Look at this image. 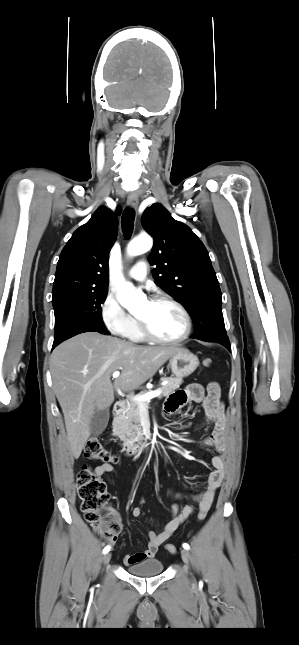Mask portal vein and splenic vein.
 <instances>
[{"mask_svg":"<svg viewBox=\"0 0 299 645\" xmlns=\"http://www.w3.org/2000/svg\"><path fill=\"white\" fill-rule=\"evenodd\" d=\"M119 375H120V372L115 371V372H113L112 377L117 378V377H119ZM161 393H162L161 390L150 391V392H147L146 394L137 395V396L133 397V400L137 401L139 404H143L146 401H150L151 399H153L155 397H158L159 395H161Z\"/></svg>","mask_w":299,"mask_h":645,"instance_id":"1","label":"portal vein and splenic vein"}]
</instances>
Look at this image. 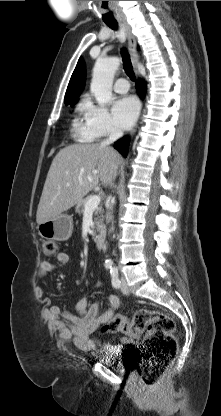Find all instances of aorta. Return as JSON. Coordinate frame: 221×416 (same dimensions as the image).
Instances as JSON below:
<instances>
[{"instance_id":"obj_1","label":"aorta","mask_w":221,"mask_h":416,"mask_svg":"<svg viewBox=\"0 0 221 416\" xmlns=\"http://www.w3.org/2000/svg\"><path fill=\"white\" fill-rule=\"evenodd\" d=\"M120 65L117 57L98 60L93 68L90 90L99 105H105L112 100V85L115 72ZM112 264V260H108Z\"/></svg>"}]
</instances>
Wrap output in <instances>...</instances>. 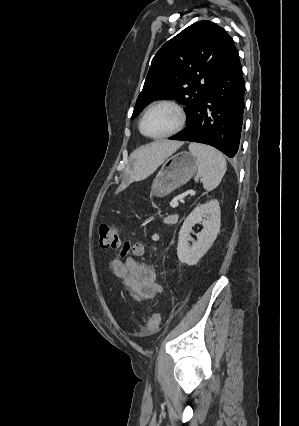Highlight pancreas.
Listing matches in <instances>:
<instances>
[{
    "instance_id": "cf45deb5",
    "label": "pancreas",
    "mask_w": 299,
    "mask_h": 426,
    "mask_svg": "<svg viewBox=\"0 0 299 426\" xmlns=\"http://www.w3.org/2000/svg\"><path fill=\"white\" fill-rule=\"evenodd\" d=\"M176 222H177V219L174 216H168V217L164 218L165 224H174Z\"/></svg>"
}]
</instances>
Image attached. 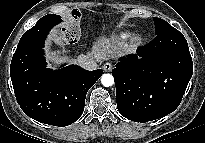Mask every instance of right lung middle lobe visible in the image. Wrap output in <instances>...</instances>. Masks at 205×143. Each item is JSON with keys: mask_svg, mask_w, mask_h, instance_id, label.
I'll use <instances>...</instances> for the list:
<instances>
[{"mask_svg": "<svg viewBox=\"0 0 205 143\" xmlns=\"http://www.w3.org/2000/svg\"><path fill=\"white\" fill-rule=\"evenodd\" d=\"M44 17H45V18L56 19L58 22L61 21V19H60V17H59L58 15H52V14H50V15H46V16H44Z\"/></svg>", "mask_w": 205, "mask_h": 143, "instance_id": "dd1d6c3e", "label": "right lung middle lobe"}]
</instances>
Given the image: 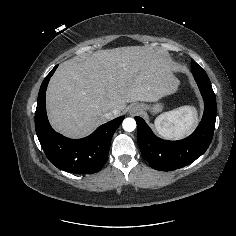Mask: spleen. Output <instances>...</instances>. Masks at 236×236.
I'll return each mask as SVG.
<instances>
[{"mask_svg":"<svg viewBox=\"0 0 236 236\" xmlns=\"http://www.w3.org/2000/svg\"><path fill=\"white\" fill-rule=\"evenodd\" d=\"M197 123V110L193 106H181L165 112L155 119L157 133L165 139H181L189 134Z\"/></svg>","mask_w":236,"mask_h":236,"instance_id":"obj_1","label":"spleen"}]
</instances>
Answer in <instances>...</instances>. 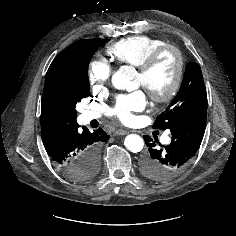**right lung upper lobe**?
<instances>
[{
  "mask_svg": "<svg viewBox=\"0 0 236 236\" xmlns=\"http://www.w3.org/2000/svg\"><path fill=\"white\" fill-rule=\"evenodd\" d=\"M79 41L60 52L47 71L41 102V128L55 124H68L76 119L70 108L55 95L51 87V80L55 72L64 64L68 51Z\"/></svg>",
  "mask_w": 236,
  "mask_h": 236,
  "instance_id": "cb5924a9",
  "label": "right lung upper lobe"
}]
</instances>
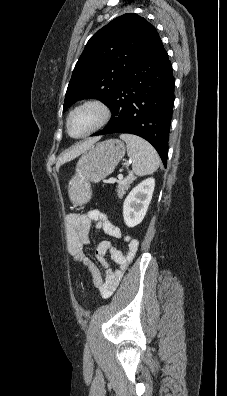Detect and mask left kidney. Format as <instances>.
<instances>
[{
  "label": "left kidney",
  "instance_id": "5707ae66",
  "mask_svg": "<svg viewBox=\"0 0 227 396\" xmlns=\"http://www.w3.org/2000/svg\"><path fill=\"white\" fill-rule=\"evenodd\" d=\"M155 187L154 178H147L134 187L123 204V218L128 227H135L144 219Z\"/></svg>",
  "mask_w": 227,
  "mask_h": 396
}]
</instances>
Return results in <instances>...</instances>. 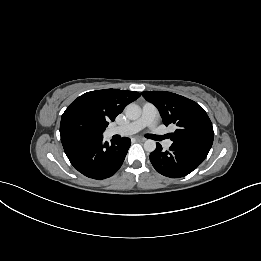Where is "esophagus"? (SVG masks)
Returning <instances> with one entry per match:
<instances>
[{"label": "esophagus", "instance_id": "1", "mask_svg": "<svg viewBox=\"0 0 261 261\" xmlns=\"http://www.w3.org/2000/svg\"><path fill=\"white\" fill-rule=\"evenodd\" d=\"M136 141H138V142H144V141H145V138L136 137Z\"/></svg>", "mask_w": 261, "mask_h": 261}]
</instances>
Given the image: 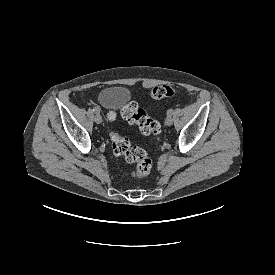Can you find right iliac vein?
------------------------------------------------
◆ **DO THIS**:
Arrange the lines above as a Markdown table with the columns Row and Line, starting at the line containing "Detect and mask" and ending at the line containing "187L154 178H147L134 187L123". Omit blank lines and leave the pictures out.

◆ **TASK RESULT**:
| Row | Line |
|---|---|
| 1 | Detect and mask left kidney. Format as <instances>. |
| 2 | <instances> |
| 3 | [{ |
| 4 |   "label": "left kidney", |
| 5 |   "instance_id": "5707ae66", |
| 6 |   "mask_svg": "<svg viewBox=\"0 0 227 396\" xmlns=\"http://www.w3.org/2000/svg\"><path fill=\"white\" fill-rule=\"evenodd\" d=\"M155 187L154 178H147L134 187L123 204V218L128 227H135L144 219Z\"/></svg>", |